They say functional programming has many essences and the composition is one of them. Thanks to the wonderful dot operator, we know how to compose functions like a -> b and b -> c to get a function a -> c. But in some cases functions are not that simple and it becomes tricky to compose them nicely.

valid :: a -> Bool
valid = \a -> check1 a && (check2 a || check3 a)
  where check1 = undefined :: a -> Bool
        check2 = undefined :: a -> Bool
        check3 = undefined :: a -> Bool

It would be lovely to express it in a more declarative way by abstracting away function application and result combination.

valid :: a -> Bool
valid = check1 .&& (check2 .|| check3)

(.&&) :: (a -> Bool) -> (a -> Bool) -> a -> Bool
(.||) :: (a -> Bool) -> (a -> Bool) -> a -> Bool

Apart from implementing combinators for predicate composition, we want to avoid any runtime penalty from using abstractions. In this article we are going to implement the following functions and investigate how far we can go with abstractions until performance degrades. Or maybe it won't degrade. Who knows?

Inline implementation

Before we jump into the void, lets draw a baseline by keeping implementation simple.

module Main (main) where

main :: IO ()
main = do
  input <- read <$> getLine
  let result = input < 10 && (input > 0 || even input)
  print result

Haskell language is abstract and high-level thus in some cases in order to really understand what the program does we need to look at the intermediate language called Core (or System FC) produced by Glasgow Haskell Compiler (GHC) when it compiles¹ our program. This reduced code is the end result of GHC's optmisations-by-transformation process, which iteratively rewrites the original code into more optimised versions in a smaller language.

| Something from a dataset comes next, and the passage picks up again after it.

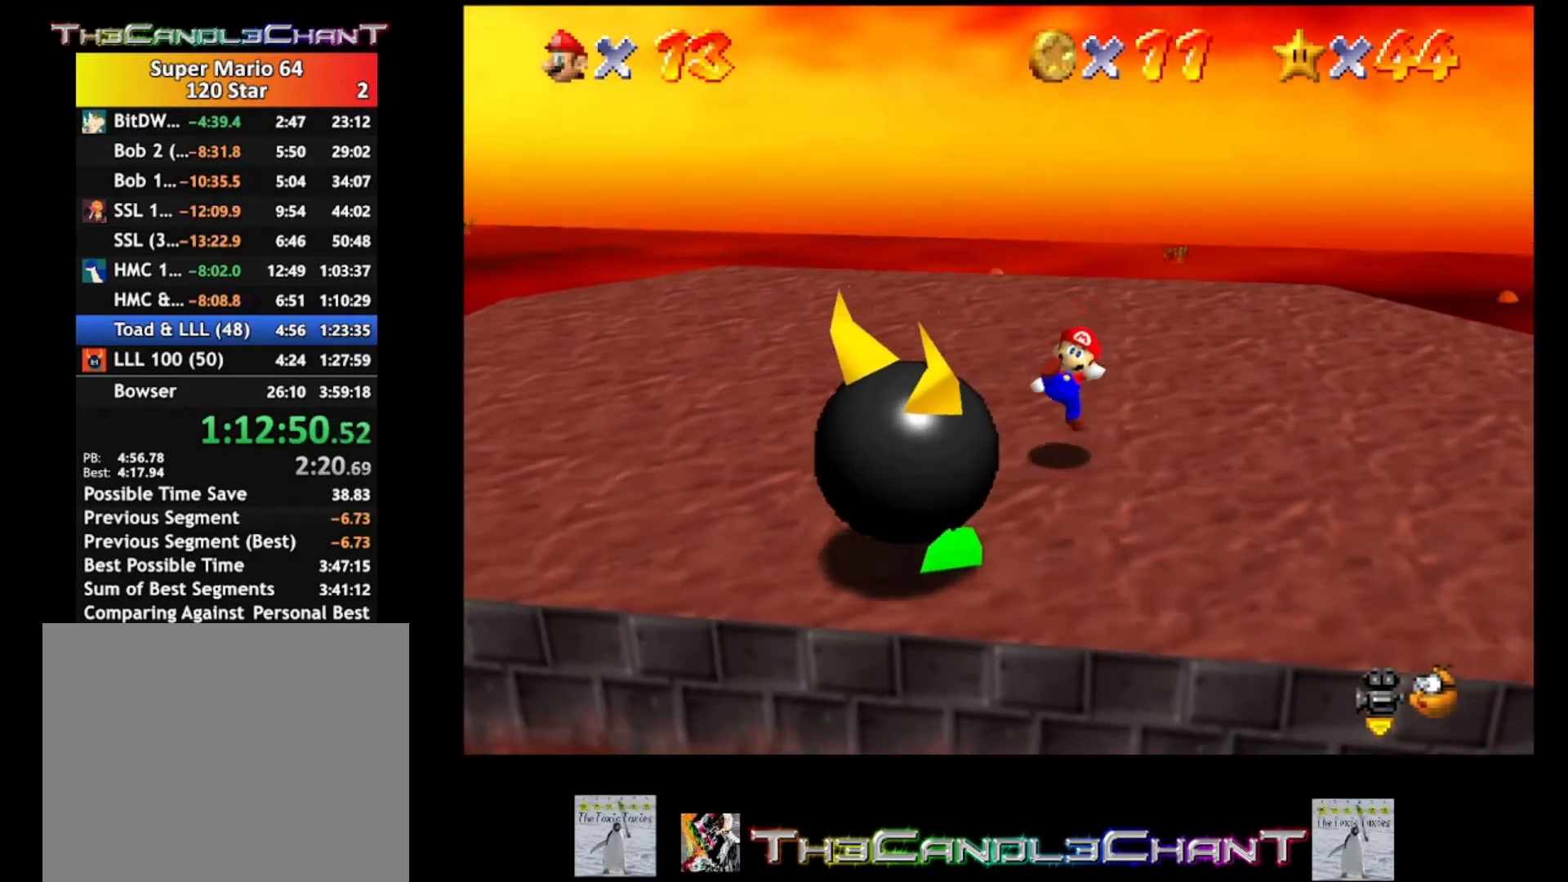
{"buttons": [], "left_stick": "down-left", "right_stick": "center", "events": [[33, "A", "down"], [33, "X", "down"], [100, "A", "up"], [100, "X", "up"]]}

In order to dump the intermediate code in Core language we need to ask GHC to do it. We use -O (or -O2) to enable optimisations and -ddump-simpl to dump the simplified output, which can be combined with -ddump-to-file to write result into a file instead of stdout. More options are described in the GHC manual.

$ ghc -O -ddump-simpl Main.hs

Or if you are using stack:

$ stack ghc -- -O -ddump-simpl Main.hs

This prints a lot of stuff, so let me focus on the most important part.

...

Main.$seven1 :: Integer
Main.$seven1 = 0

...

Main.$seven2 :: Integer
Main.$seven2 = 2

...

Main.main3 :: Integer
Main.main3 = 10

...

  -- check if input < 10
  case integer-gmp-1.0.2.0:GHC.Integer.Type.ltInteger#
         x1_a6kH    -- input
         Main.main3 -- 10
  of {
    -- false
    __DEFAULT -> GHC.Show.$fShowBool4; -- false

    -- true
    1# ->
      -- check if input > 0
      case integer-gmp-1.0.2.0:GHC.Integer.Type.gtInteger#
             x1_a6kH      -- input
             Main.$seven1 -- 0
      of {
        __DEFAULT ->
          -- check if input is even (e.g. rem input 2 == 0)
          case integer-gmp-1.0.2.0:GHC.Integer.Type.eqInteger#
                 (integer-gmp-1.0.2.0:GHC.Integer.Type.remInteger
                    x1_a6kH      -- input
                    Main.$seven2 -- 2
                 )
                 Main.$seven1    -- 0
          of {
            __DEFAULT -> GHC.Show.$fShowBool4; -- false
            1# -> GHC.Show.$fShowBool2         -- true
          };
        1# -> GHC.Show.$fShowBool2             -- true
      }
  };

...

So this how it looks in Core, verbose but really straightforward.

Reason to read the line

Strictly speaking there is no need for reading integer from stdin in our example. After all, we care only about the predicates. But GHC is pretty aggressive in terms of in-lining and simplifications when optimisations are enabled. With -O2 there will be even more cross-module optimisation compared to -O.

module Main (main) where

main :: IO ()
main = do
  let input  = 5
  let result = input < 10 && (input > 0 || even input)
  print result

Compiling this module with -O produces the following Core (83 lines).

main :: IO ()
[GblId,
 Arity=1,
 Unf=Unf{Src=<vanilla>, TopLvl=True, Value=True, ConLike=True,
         WorkFree=True, Expandable=True, Guidance=IF_ARGS [] 40 60}]
main
  = GHC.IO.Handle.Text.hPutStr'
      GHC.IO.Handle.FD.stdout GHC.Show.$fShowBool2 GHC.Types.True

As you can see, it figured out that there is no need to evaluate it in runtime. But in order to compare different implementations of composition operators, we don't want compiler to inline the result.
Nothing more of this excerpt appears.